I just posted about how I didn’t have anything else to say about weight loss and wouldn’t you know, I follow that up with a post about weight loss.

So here’s what got me thinking. I had basically stopped blogging regularly because I knew I wasn’t a super star in the weight loss world and felt like nobody wanted to read what I had to say.

And then you all commented about how there was more to me than my weight and that you all wanted to know about me as a person too.

It hit me as I read your comments. I let my weight control my identity. I allow my worth to be the equivalent of my weight on the scale. The higher the number, the less value I have as a person. My happiness is largely controlled by how my clothes fit.

In my mind, I am only as good as what I currently weigh.

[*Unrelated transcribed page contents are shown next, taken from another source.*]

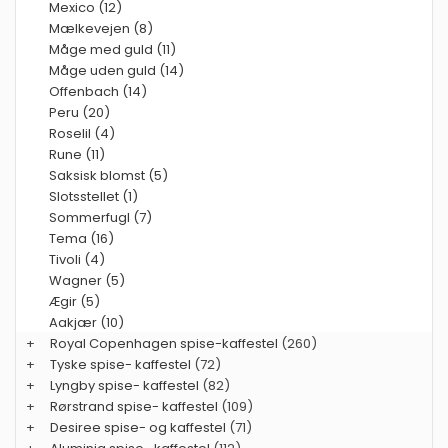
Mexico (12)
Mælkevejen (8)
Måge med guld (11)
Måge uden guld (14)
Offenbach (14)
Peru (20)
Roselil (4)
Rune (11)
Saksisk blomst (5)
Slotsstellet (1)
Sommerfugl (7)
Tema (16)
Tivoli (4)
Wagner (5)
Ægir (5)
Aakjær (10)
+
Royal Copenhagen spise-kaffestel
(260)
+
Tyske spise- kaffestel
(72)
+
Lyngby spise- kaffestel
(82)
+
Rørstrand spise- kaffestel
(109)
+
Desiree spise- og kaffestel
(71)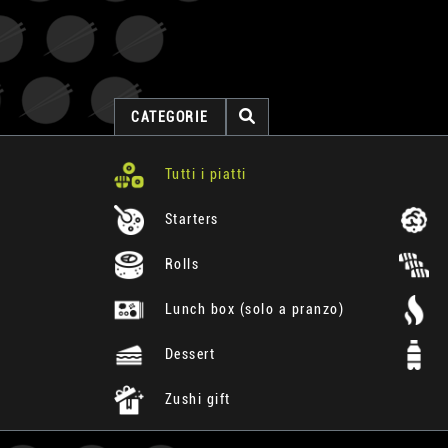
CATEGORIE
Tutti i piatti
Starters
Rolls
Lunch box (solo a pranzo)
Dessert
Zushi gift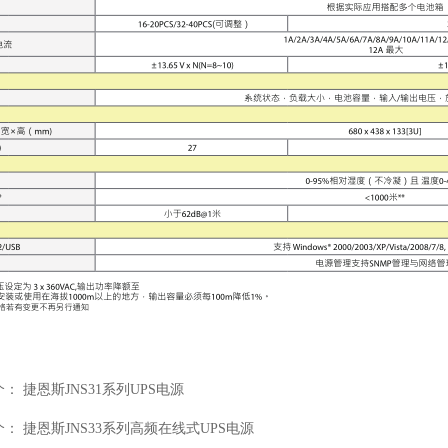
个：
捷恩斯JNS31系列UPS电源
个：
捷恩斯JNS33系列高频在线式UPS电源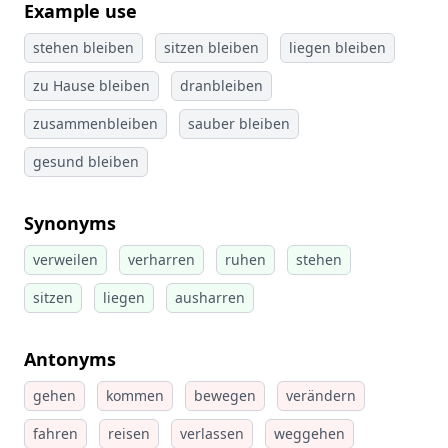
Example use
stehen bleiben
sitzen bleiben
liegen bleiben
zu Hause bleiben
dranbleiben
zusammenbleiben
sauber bleiben
gesund bleiben
Synonyms
verweilen
verharren
ruhen
stehen
sitzen
liegen
ausharren
Antonyms
gehen
kommen
bewegen
verändern
fahren
reisen
verlassen
weggehen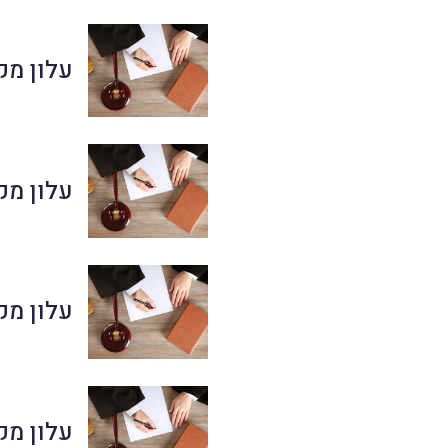
עלון מקוון מס' 0
עלון מקוון מס' 8
עלון מקוון מס' 6
עלון מקוון מס' 14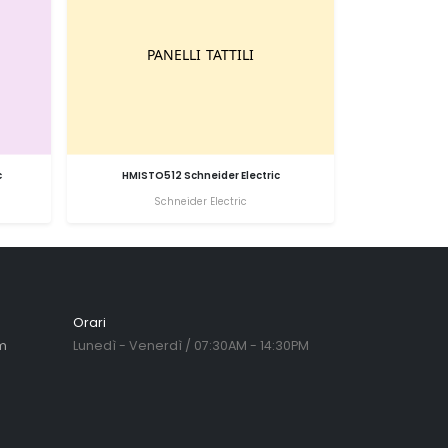
c
HMISTO512 Schneider Electric
Schneider Electric
Orari
m
Lunedì - Venerdì / 07:30AM - 14:30PM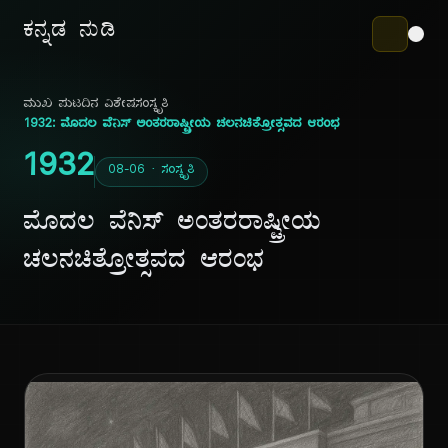
ಕನ್ನಡ ನುಡಿ
ಮುಖ ಪುಟ
ದಿನ ವಿಶೇಷ
ಸಂಸ್ಕೃತಿ
1932: ಮೊದಲ ವೆನಿಸ್ ಅಂತರರಾಷ್ಟ್ರೀಯ ಚಲನಚಿತ್ರೋತ್ಸವದ ಆರಂಭ
1932
08-06 · ಸಂಸ್ಕೃತಿ
ಮೊದಲ ವೆನಿಸ್ ಅಂತರರಾಷ್ಟ್ರೀಯ
ಚಲನಚಿತ್ರೋತ್ಸವದ ಆರಂಭ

When I lost almost 90 lbs., I discovered that I had worth. This was new to me because it was the first time I had ever lost a significant amount of weight in my adult life. I thought I had figured it out. I was not my weight. I was an amazing person who could accomplish anything that I set my mind to.

In retrospect, having gained back almost 40 of those lbs., I realize that even then, my worth was the equivalent to the number on the scale. I valued myself because I weighed less. And today, that part of my mentality hasn’t changed a bit. I despise myself because I weigh more.

If I am not solely a reflection of the number on the scale, then who am I? As a first step to learn to truly love myself for who I am, beyond the scale, I’m going to tell you who I am.

I am a wife, a daughter, a sister, an aunt, and friend. I am a child of God. I am a an editor, a technical writer, a marketing writer, a blogger, and photographer. I am a cook, a gardener, an artist, and singer. I am a walker, a jogger, a biker, and swimmer.

I am so much more than my weight. One of these days, I’ll believe it.